The SEC's defensive statistical leaderboard is loaded with sophomores whose names you probably know.
But as you pore through the various categories, a name that might not be so familiar pops up again and again: that of Vanderbilt linebacker Zach Cunningham. If the sophomore weakside linebacker's name doesn't ring a bell yet, it will soon.
"Zach Cunningham may be the best linebacker I've ever had the opportunity to coach in this structure of defense," Vanderbilt coach Derek Mason said. "I'm not trying to talk him up because he's on my team. He can match in coverage, he's a sideline-to-sideline player, he has tremendous strength and he's instinctive as all get out."
Entering Saturday's game against Texas A&M (7-3, 3-3 SEC), Cunningham has legitimately emerged as one of the SEC's top defensive playmakers. He's tied for 10th in the conference with 79 tackles, tied for third in both tackles for loss (13.5) and forced fumbles (three), and he's recovered more fumbles (three) than any SEC defender. In fact, he's tied for second nationally in that department.
And he's done all of that despite not becoming a full-time starter until Game 5 against Middle Tennessee, although Cunningham's playing time increased considerably once the Commodores lost starter Nigel Bowden for the season in Week 2.
"No matter who he's playing against the speed of the game is never too fast, he's always around the ball, making something happen, and with his instincts, he can get himself out of bad body positions unlike anybody I've been able to coach -- and I've had some good ones," Mason said.
In the six games since MTSU, Cunningham has averaged 9.8 tackles per game, has recorded at least one TFL in all but one game and nearly carried the Commodores (4-6, 2-4) to an upset against SEC East champ Florida by totaling 10 tackles, two TFLs, a sack and two fumble recoveries against the Gators.
"I would say the game that kind of sparked it all would be either the Middle Tennessee game or the Ole Miss game (where he made 11 tackles and 1.5 TFLs)," Cunningham said. "That put me in my zone and made me feel like I could be a big player for the defense and that I could have something to offer."
The point where Mason knew Cunningham could do the job came much earlier -- last season, in fact. It was in last season's game against Georgia, when the then-redshirt freshman single-handedly took down the Bulldogs' star running back Todd Gurley.
"You go back and watch Georgia last year and the only person who was able to get Gurley down one-on-one was Zach Cunningham, and he did it four times," Mason said. "There are dudes in the NFL who can't get the dude on the ground."
Bowl eligibility is not out of the question for the Commodores, but they will need to beat Texas A&M and Tennessee to get there.
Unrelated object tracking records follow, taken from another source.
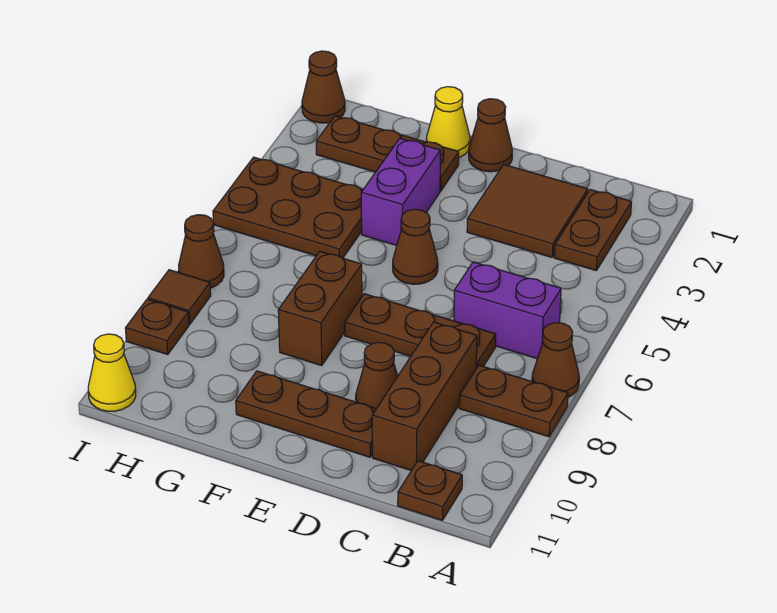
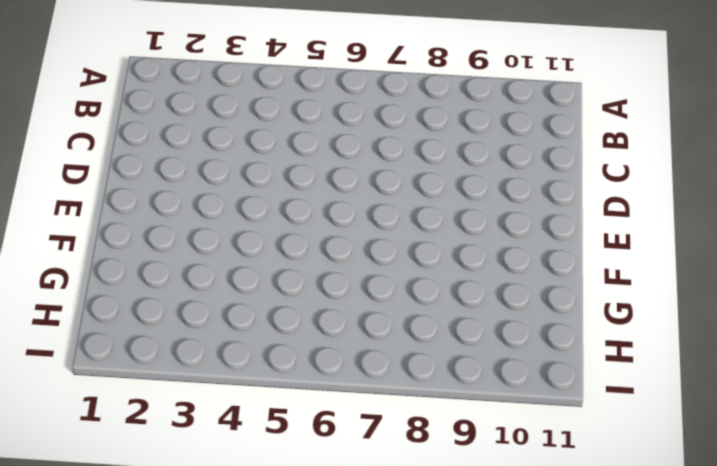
none -> brown 1x1 cone [532,323,579,397]
none -> brown 1x2 plate [459,365,568,437]
none -> brown 1x2 plate [554,190,632,271]

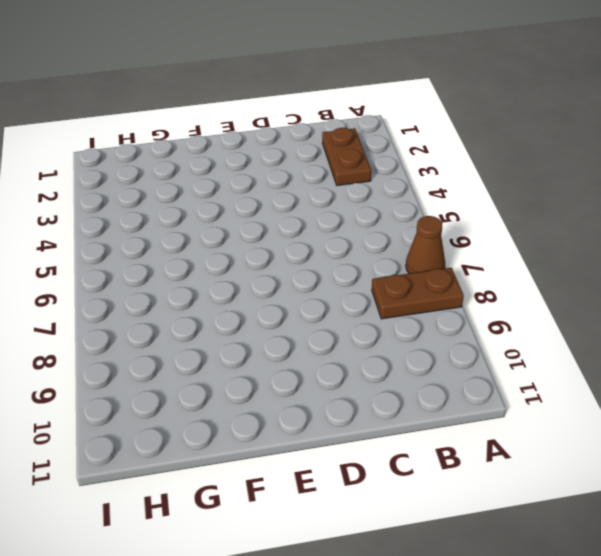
none -> purple 1x2 brick [454,262,561,359]
none -> brown 1x1 plate [398,461,462,520]
none -> brown 2x2 tile [467,165,588,257]

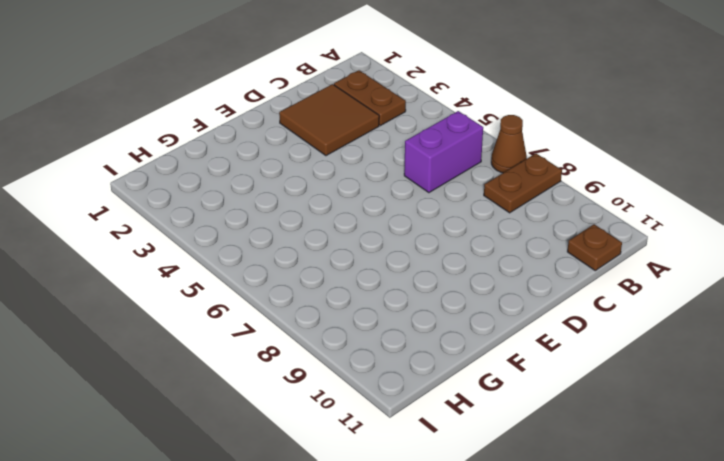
none -> brown 1x3 plate [345,294,496,368]
none -> brown 1x3 brick [372,322,477,471]
none -> brown 1x1 cone [356,342,398,408]

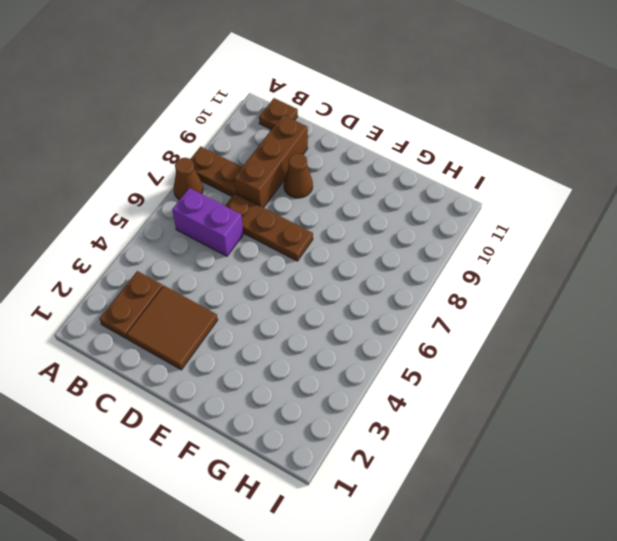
none -> brown 1x3 plate [236,371,376,457]
none -> brown 1x1 cone [469,99,512,172]
none -> brown 1x1 cone [393,209,438,284]

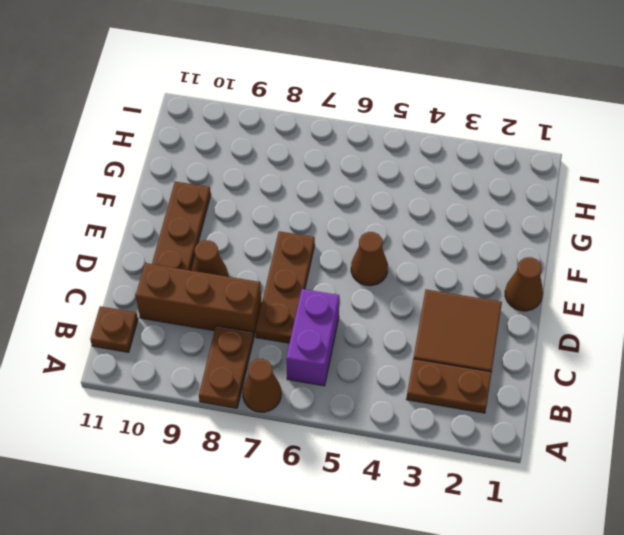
none -> yellow 1x1 cone [426,87,470,157]
none -> brown 1x3 plate [316,116,459,191]
none -> purple 1x2 brick [361,138,441,246]

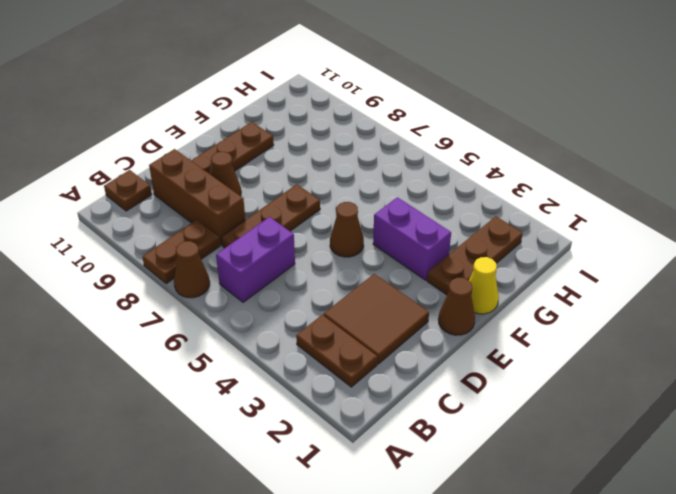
none -> brown 1x2 brick [278,251,362,366]
none -> brown 2x3 plate [213,157,363,258]
none -> brown 1x1 cone [302,51,345,123]

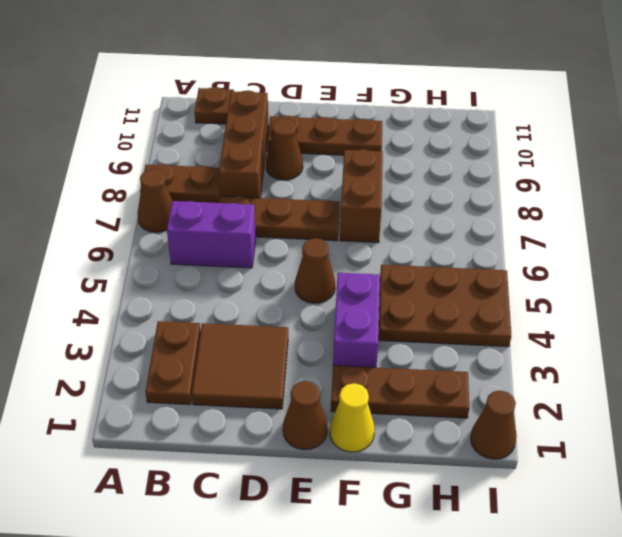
none -> brown 1x1 cone [179,215,224,288]
none -> brown 1x1 tile [148,270,211,324]
none -> brown 1x1 plate [125,299,189,354]

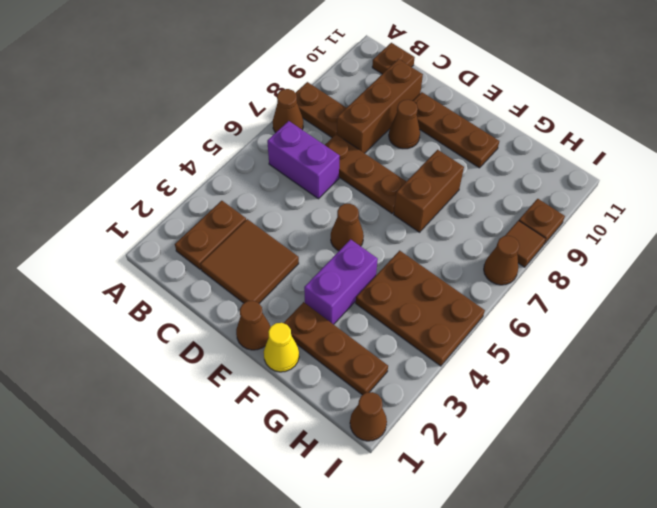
none -> yellow 1x1 cone [88,334,136,411]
Even if they miss out on the postseason, their suddenly rock-solid defense has become the cornerstone of the Vanderbilt program under second-year coach Mason.
The Commodores have won two of their last three SEC games and nearly knocked off Florida, surrendering 9.6 ppg in those three conference games. Those wins against Missouri and Kentucky were Mason's first against SEC opposition.
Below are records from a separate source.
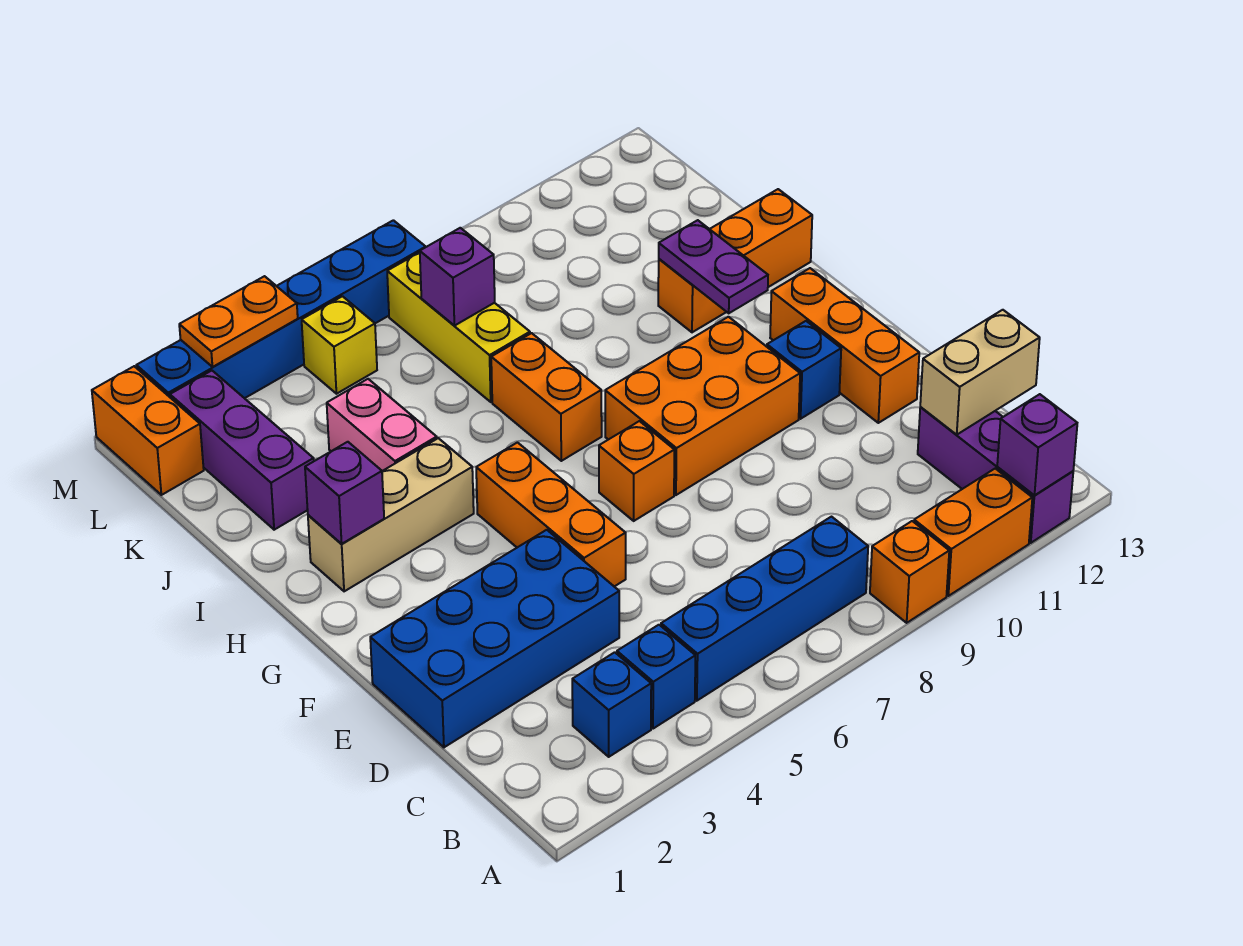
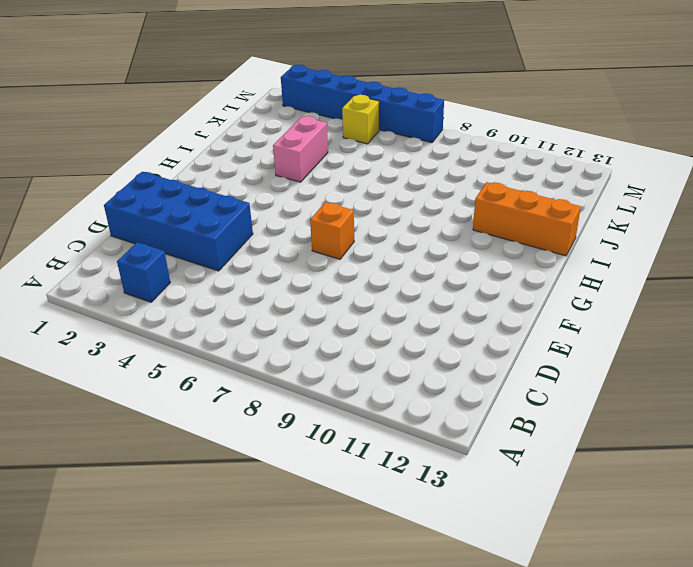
none -> orange 1x1 brick [870,521,949,623]
none -> orange 1x2 brick [914,469,1032,596]
none -> purple 1x3 brick [918,407,1073,543]

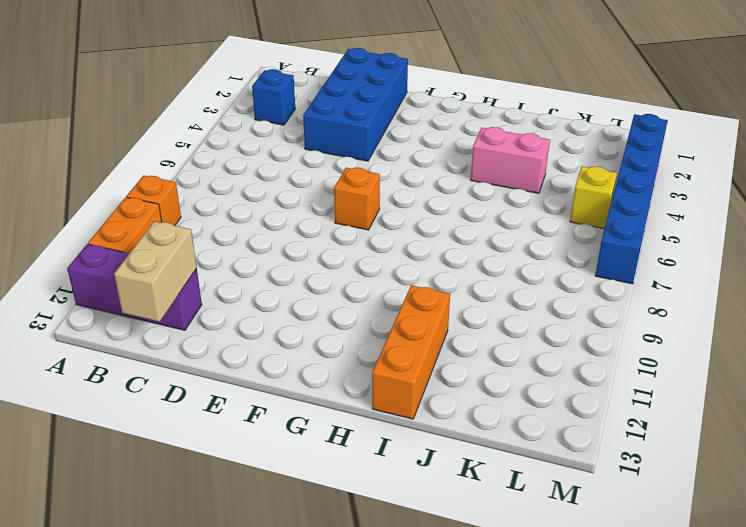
none -> blue 1x1 brick [617,625,695,729]
none -> blue 1x4 brick [661,517,868,701]
none -> orange 1x3 brick [476,443,626,586]

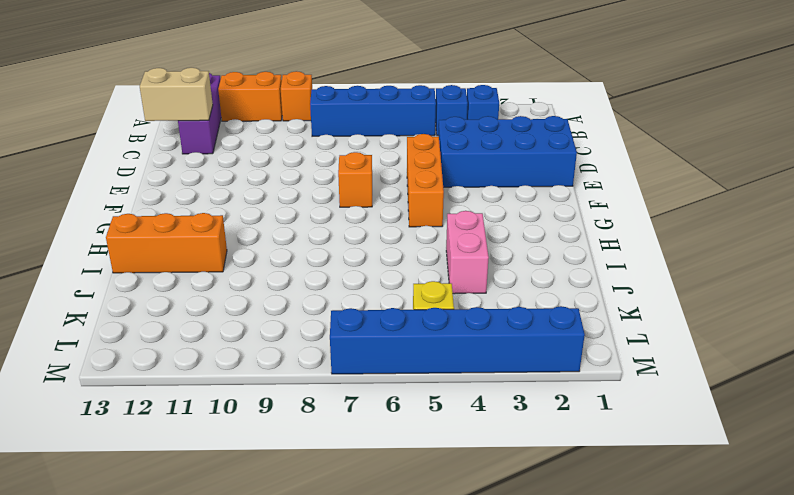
none -> orange 1x3 brick [770,268,919,423]
none -> orange 2x3 brick [605,317,800,495]
none -> blue 1x1 brick [767,321,841,419]

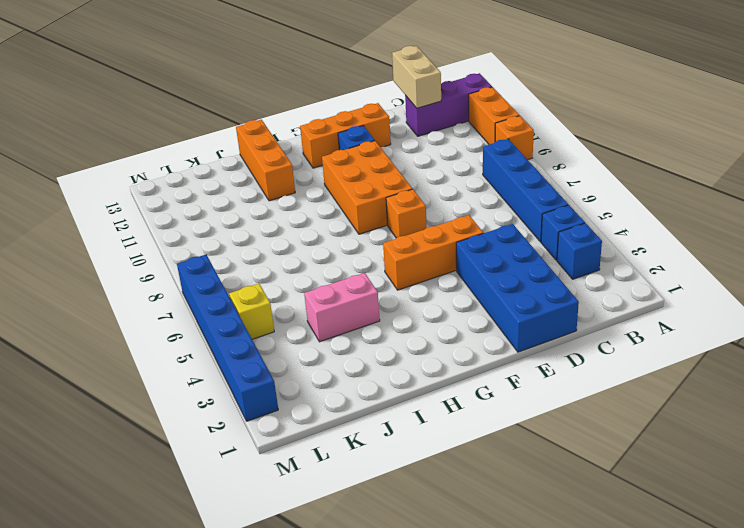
none -> tan 1x3 brick [308,438,474,591]
none -> orange 1x2 brick [491,333,602,461]
none -> purple 1x3 brick [170,371,314,530]

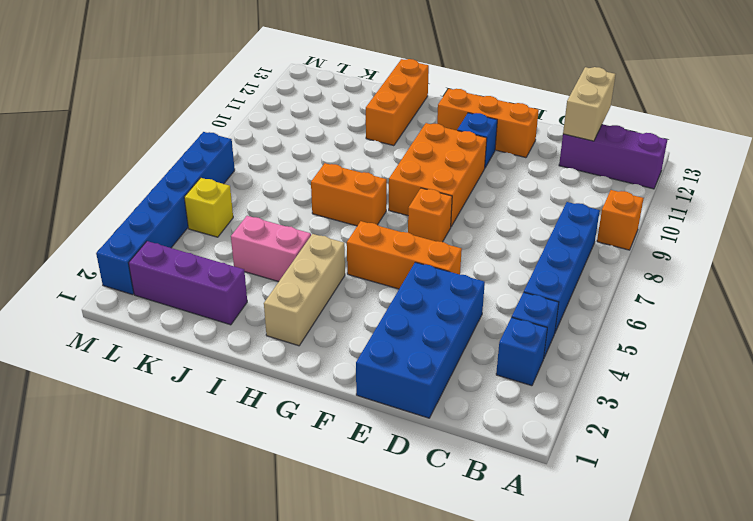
none -> orange 1x2 brick [914,469,1032,596]
none -> yellow 1x3 brick [387,252,530,402]
none -> orange 1x2 brick [92,366,204,495]

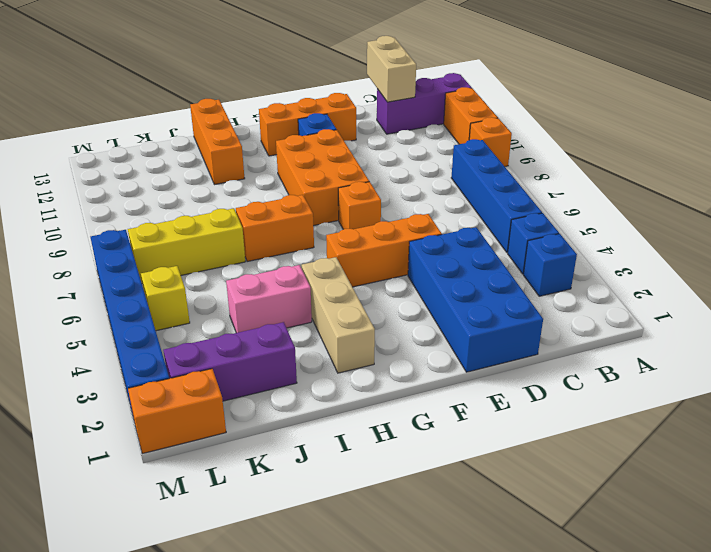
none -> purple 1x1 brick [997,394,1077,495]
none -> purple 1x1 brick [305,442,384,544]
none -> purple 1x2 plate [659,220,768,313]

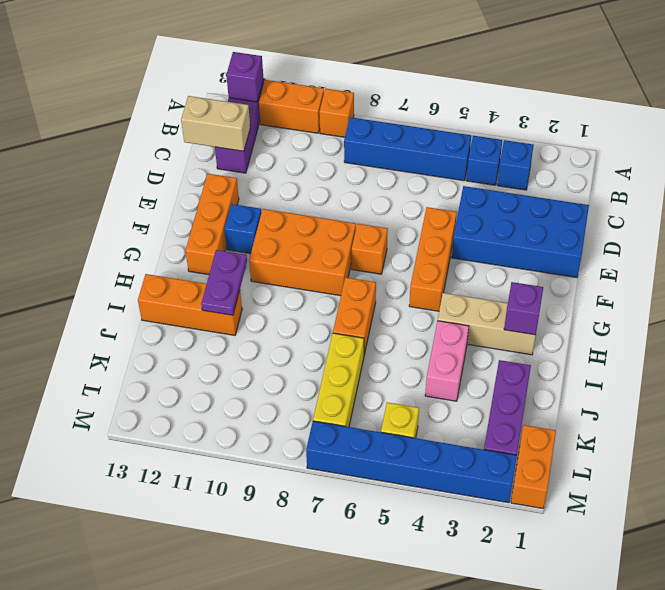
none -> purple 1x1 brick [420,228,495,326]
none -> orange 1x2 plate [179,276,298,367]

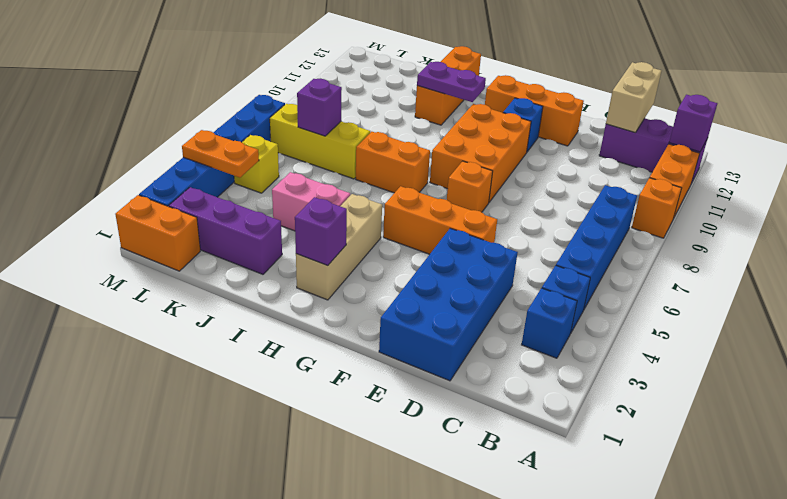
orange 1x2 plate [182,130,259,178] -> orange 1x2 plate turned to [179,276,298,367]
"We definitely see it as progress," Cunningham said. "We're looking forward to a great time for us, where going into the future, we have a lot of potential to be one of those top teams."
Vandy certainly has that potential at linebacker. The Commodores will lose senior Darreon Herring after the season, but they should have a healthy Bowden, plus Cunningham, Stephen Weatherly, Nehemiah Mitchell and Landon Stokes back in 2016. That group could legitimately rank among the SEC's best collections of linebacker talent next season.
In fact, Cunningham believes the Commodores are prepared to creep up the SEC standings in Year 3 under Mason, who struggled mightily in his debut year only to leverage his defensive prowess and make Vandy a much more competitive program in 2015.
"Nobody's going to be expecting it, but I think we're going to be one of those teams that surprises everybody," he said.